Some arbitrary sample outputs:

interpolate(0.000000) = 100
interpolate(0.250000) = 125
interpolate(0.500000) = 150
interpolate(1.000000) = 200
interpolate(1.500000) = 300
interpolate(2.250000) = 500
interpolate(2.999900) = 799
interpolate(3.000000) = 800
interpolate(3.750000) = 500

_{(I'll leave it to the interested reader to replace all occurrences of 3 with a properly defined symbolic constant, to generalize the function further, and to implement calculating the negative phase too.)}

Answer 5

Since you try to generate a signal, i think use a differential equation should not be a bad idea ! it give something like that

#include <stdlib.h>
#include <stdio.h>

#define DT (0.01f) //1/s
#define W0 (3)     //rad/s

int main(void) {
    float a = 0.0f;
    float b = DT * W0;
    float tmp;

    for (int i = 0; i < 400; i++) {
        tmp = (1 / (1 + (DT * DT * W0 * W0))) * (2 * a - b);
        b = a;
        a = tmp;

        printf("%f\n", tmp);
    }
}

Still set the amplitude and frequency of the signal is a pain in the neck :/

Answer 6

Generating an accurate sine function requires an amount of resource (CPU cycles and memory) that is unwarranted in this application. Your aim to generate a "smooth" sine curve is failing to consider the requirements of the application.

• While when you draw the curve you may observe imperfections, when you apply that curve to an LED PWM drive, the human eye will not perceive those imperfections at all.

• Neither is the human eye likely to perceive the difference in brightness between adjacent values in even a 40-step curve, so interpolation is not necessary.

• It will be more efficient in general if you generate a sine function that generates the appropriate PWM drive values directly without floating point. In fact rather than a sine function a scaled raised cosine would be more appropriate, so that an input of zero results in an output of zero, and an input of half the number of values in the cycle results in the maximum value for your PWM drive.

The following function generates a raised cosine curve for an 8-bit FSD PWM from a 16 value (and 16 bytes) lookup generating a 59-step cycle. So it is both memory and performance efficient compared to your 40 step floating point implementation.

#include <stdint.h>

#define LOOKUP_SIZE 16
#define PWM_THETA_MAX (LOOKUP_SIZE * 4 - 4)

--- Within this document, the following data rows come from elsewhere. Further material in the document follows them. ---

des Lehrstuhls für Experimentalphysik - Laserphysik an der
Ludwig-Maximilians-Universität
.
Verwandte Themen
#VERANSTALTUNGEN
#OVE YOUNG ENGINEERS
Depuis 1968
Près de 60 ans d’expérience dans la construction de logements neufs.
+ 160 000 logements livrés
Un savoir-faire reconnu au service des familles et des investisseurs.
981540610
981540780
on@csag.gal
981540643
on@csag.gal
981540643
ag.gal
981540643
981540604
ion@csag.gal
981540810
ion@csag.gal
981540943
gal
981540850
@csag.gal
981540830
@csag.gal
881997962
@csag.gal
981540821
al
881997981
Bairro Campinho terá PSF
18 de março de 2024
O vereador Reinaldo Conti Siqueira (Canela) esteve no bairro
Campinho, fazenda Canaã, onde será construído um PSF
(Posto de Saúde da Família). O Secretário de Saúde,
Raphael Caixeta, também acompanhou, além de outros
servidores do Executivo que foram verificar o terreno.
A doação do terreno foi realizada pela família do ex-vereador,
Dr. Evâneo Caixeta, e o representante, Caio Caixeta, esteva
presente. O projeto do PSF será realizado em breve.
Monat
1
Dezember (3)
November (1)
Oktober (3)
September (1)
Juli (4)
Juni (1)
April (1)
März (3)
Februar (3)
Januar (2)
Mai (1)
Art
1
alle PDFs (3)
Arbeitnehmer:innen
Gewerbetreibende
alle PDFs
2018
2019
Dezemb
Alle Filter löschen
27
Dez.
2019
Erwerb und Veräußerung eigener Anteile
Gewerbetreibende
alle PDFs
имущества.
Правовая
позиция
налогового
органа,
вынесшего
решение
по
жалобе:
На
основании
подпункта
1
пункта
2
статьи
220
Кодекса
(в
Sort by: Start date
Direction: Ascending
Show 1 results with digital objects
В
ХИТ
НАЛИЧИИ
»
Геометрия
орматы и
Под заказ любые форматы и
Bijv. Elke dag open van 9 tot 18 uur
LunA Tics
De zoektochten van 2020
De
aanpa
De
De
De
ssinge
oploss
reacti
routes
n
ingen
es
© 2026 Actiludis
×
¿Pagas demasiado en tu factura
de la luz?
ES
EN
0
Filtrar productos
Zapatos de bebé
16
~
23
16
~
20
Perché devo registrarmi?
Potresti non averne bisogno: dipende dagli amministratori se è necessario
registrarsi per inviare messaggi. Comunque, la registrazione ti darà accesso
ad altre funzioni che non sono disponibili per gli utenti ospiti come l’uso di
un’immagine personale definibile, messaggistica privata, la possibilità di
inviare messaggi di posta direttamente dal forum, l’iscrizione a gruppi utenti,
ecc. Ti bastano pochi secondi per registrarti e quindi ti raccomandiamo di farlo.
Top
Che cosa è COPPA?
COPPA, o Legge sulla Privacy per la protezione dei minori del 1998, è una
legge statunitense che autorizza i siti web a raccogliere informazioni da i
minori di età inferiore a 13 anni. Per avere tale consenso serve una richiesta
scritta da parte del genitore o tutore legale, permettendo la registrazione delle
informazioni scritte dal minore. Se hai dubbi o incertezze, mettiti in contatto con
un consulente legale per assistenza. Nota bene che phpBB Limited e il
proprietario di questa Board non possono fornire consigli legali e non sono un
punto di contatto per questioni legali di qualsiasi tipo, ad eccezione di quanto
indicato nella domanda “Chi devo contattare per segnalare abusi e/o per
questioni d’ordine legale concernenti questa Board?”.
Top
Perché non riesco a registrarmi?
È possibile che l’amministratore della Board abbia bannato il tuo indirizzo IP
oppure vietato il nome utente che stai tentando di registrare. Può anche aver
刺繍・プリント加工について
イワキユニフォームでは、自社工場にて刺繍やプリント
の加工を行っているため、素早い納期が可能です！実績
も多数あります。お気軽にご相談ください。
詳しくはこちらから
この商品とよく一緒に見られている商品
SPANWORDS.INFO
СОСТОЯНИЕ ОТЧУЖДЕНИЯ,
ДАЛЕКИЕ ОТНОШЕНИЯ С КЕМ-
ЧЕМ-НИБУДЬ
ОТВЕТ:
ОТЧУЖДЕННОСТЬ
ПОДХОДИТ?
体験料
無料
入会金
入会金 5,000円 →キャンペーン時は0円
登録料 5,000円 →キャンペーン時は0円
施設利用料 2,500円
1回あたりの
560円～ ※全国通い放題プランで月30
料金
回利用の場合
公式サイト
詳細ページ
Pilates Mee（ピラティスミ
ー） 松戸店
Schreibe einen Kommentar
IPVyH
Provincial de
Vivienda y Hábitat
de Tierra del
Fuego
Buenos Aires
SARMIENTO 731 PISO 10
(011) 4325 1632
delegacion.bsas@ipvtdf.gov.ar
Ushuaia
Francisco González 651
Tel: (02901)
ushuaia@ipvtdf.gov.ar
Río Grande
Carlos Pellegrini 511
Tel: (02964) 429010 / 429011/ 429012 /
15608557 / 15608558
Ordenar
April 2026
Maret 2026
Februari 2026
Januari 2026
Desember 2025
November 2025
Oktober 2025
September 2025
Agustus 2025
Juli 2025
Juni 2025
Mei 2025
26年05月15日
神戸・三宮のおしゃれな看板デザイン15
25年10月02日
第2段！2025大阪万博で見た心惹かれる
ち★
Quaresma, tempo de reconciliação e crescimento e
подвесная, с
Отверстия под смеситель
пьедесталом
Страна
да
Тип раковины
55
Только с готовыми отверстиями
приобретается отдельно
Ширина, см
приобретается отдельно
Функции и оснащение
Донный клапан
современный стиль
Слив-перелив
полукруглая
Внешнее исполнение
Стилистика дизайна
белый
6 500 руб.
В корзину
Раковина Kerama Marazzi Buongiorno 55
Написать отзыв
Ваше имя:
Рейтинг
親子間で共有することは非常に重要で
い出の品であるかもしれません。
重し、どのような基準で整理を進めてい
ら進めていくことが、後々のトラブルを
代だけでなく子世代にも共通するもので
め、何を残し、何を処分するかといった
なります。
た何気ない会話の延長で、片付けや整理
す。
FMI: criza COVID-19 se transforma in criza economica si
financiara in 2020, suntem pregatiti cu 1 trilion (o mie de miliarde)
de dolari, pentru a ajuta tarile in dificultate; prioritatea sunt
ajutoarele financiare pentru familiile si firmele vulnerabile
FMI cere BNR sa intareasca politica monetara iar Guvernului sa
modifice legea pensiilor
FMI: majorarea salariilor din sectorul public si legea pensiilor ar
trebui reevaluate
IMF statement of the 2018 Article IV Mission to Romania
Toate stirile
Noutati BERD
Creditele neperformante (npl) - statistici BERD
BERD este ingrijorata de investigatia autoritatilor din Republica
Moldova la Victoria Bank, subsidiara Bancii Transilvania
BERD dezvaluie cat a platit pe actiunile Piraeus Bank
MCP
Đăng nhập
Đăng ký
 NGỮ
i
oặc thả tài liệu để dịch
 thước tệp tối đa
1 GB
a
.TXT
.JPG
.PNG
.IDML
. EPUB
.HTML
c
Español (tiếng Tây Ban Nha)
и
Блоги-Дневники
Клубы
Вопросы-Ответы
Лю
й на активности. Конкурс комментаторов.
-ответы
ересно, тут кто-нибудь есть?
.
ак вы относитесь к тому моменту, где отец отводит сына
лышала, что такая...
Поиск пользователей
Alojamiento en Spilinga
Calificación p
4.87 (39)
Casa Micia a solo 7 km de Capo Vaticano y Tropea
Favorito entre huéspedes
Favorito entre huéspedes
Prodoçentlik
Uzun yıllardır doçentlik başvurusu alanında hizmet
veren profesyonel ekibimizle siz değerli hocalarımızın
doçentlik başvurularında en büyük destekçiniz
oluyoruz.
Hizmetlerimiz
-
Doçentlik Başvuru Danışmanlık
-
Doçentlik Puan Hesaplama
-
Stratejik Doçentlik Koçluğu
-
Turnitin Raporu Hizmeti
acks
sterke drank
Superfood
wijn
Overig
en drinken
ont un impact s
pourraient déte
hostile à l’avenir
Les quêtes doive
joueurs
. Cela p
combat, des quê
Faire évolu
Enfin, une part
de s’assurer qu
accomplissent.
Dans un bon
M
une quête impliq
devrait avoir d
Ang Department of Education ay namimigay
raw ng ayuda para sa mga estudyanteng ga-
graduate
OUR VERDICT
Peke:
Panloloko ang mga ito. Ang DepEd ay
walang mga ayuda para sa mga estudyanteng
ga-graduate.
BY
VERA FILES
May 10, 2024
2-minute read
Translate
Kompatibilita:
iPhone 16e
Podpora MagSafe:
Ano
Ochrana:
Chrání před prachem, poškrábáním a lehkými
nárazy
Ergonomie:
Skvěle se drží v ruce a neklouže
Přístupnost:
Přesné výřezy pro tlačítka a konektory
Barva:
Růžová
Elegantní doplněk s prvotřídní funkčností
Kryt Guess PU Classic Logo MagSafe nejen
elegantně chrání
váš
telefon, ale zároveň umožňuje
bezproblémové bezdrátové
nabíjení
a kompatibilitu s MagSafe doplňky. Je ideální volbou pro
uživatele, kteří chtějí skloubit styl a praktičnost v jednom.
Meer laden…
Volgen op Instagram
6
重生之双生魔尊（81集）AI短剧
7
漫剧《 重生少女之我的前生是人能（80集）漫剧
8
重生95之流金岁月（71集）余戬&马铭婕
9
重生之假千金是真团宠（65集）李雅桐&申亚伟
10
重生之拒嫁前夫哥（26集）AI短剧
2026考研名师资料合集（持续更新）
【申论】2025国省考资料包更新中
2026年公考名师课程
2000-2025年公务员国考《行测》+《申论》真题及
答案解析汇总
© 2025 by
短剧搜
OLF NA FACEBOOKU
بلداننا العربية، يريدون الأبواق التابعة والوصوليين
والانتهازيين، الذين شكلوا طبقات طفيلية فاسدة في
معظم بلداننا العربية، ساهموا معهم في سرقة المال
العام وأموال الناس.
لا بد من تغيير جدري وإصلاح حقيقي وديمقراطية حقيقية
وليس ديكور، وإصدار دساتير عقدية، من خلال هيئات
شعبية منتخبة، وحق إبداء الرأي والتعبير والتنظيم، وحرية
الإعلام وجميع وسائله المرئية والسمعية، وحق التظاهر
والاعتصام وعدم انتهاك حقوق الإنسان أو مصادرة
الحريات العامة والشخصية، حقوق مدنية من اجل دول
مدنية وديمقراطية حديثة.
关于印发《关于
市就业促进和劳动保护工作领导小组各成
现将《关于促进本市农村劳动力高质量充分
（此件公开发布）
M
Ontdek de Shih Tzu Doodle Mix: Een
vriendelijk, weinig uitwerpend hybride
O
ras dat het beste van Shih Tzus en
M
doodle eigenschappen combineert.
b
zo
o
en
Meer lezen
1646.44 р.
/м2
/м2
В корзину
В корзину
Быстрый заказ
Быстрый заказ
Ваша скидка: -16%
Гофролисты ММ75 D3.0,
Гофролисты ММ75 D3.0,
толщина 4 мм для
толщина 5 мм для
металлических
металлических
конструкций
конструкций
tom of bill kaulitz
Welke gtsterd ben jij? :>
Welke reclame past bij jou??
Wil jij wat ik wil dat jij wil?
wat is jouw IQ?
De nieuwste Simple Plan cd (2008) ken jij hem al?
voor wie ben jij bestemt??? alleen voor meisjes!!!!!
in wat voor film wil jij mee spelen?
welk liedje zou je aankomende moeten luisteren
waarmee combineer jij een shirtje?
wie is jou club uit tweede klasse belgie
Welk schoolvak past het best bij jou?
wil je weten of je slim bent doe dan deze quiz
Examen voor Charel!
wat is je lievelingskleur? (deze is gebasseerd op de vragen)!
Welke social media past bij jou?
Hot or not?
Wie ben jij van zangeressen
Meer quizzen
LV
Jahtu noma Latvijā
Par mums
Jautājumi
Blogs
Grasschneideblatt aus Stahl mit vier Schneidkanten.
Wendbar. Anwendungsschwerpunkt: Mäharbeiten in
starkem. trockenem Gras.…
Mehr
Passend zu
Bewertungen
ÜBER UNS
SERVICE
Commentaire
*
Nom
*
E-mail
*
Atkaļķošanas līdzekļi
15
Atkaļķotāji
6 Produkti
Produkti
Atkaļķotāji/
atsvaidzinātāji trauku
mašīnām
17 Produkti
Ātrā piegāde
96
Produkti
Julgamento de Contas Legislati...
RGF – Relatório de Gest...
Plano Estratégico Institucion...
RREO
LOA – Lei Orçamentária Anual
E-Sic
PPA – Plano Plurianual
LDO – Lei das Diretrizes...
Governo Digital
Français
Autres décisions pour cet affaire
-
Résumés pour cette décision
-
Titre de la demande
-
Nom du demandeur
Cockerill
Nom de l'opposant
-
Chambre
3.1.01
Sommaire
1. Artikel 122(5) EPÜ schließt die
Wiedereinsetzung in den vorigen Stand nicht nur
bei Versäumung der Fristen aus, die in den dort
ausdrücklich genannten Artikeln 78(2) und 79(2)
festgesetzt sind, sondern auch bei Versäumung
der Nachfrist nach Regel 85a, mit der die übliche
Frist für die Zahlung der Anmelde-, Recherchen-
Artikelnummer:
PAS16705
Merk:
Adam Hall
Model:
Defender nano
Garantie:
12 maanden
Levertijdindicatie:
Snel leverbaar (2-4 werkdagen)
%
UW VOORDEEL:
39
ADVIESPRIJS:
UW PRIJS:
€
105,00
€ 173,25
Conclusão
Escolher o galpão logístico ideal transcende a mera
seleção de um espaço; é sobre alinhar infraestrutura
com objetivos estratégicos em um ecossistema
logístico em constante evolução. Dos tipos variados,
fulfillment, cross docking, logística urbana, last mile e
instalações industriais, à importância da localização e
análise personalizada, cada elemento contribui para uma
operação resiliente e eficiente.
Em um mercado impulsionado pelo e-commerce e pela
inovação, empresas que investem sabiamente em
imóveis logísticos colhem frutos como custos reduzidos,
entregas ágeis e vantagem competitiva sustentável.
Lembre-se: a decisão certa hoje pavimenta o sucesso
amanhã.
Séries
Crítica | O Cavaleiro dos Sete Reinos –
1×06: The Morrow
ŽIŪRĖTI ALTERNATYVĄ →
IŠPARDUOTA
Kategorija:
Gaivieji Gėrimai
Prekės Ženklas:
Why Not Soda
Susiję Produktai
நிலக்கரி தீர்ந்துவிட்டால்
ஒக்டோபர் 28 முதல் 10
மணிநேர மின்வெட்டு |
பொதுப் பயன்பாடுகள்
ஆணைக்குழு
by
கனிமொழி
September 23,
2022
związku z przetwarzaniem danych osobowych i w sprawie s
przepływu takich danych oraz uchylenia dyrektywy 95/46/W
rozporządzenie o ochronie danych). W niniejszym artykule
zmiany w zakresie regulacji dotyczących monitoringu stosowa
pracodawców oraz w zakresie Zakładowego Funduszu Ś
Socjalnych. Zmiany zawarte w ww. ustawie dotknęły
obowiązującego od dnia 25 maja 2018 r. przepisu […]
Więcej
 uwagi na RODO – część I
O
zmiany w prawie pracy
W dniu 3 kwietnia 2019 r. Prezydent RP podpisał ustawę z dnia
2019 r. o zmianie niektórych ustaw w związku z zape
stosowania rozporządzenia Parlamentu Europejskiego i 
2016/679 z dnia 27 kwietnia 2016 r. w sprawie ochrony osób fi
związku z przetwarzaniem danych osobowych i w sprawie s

uint8_t RaisedCosine8bit( unsigned n )
{
    static const uint8_t lookup[LOOKUP_SIZE] = { 0, 1, 5, 9,
                                                 14, 21, 28, 36,
                                                 46, 56, 67, 78,
                                                 90, 102, 114, 127} ;
    uint8_t s = 0 ;
    n = n % PWM_THETA_MAX ;

    if( n < LOOKUP_SIZE )
    {
        s = lookup[n] ;
    }
    else if( n < LOOKUP_SIZE * 2 - 1 )
    {
        s = 255 - lookup[LOOKUP_SIZE * 2 - n - 2] ;
    }
    else if( n < LOOKUP_SIZE * 3 - 2 )
    {
        s = 255 - lookup[n - LOOKUP_SIZE * 2 + 2] ;
    }
    else
    {
        s = lookup[LOOKUP_SIZE * 4 - n - 4] ;
    }

    return s ;
}

For an input of 0 <= theta < PWM_THETA_MAX the curve looks like this:

Which is I suggest plenty smooth enough for illumination.

In practice you might use it thus:

for(;;)
{
    for( unsigned i = 0; i < PWM_THETA_MAX; i++ )
    {
        LedPwmDrive( RaisedCosine8bit( i ) ) ;
        Delay( LED_UPDATE_DLEAY ) ;
    }
}

If your PWM range is not 0 to 255, simply scale the output of the function; 8-bit resolution is more than enough for the task.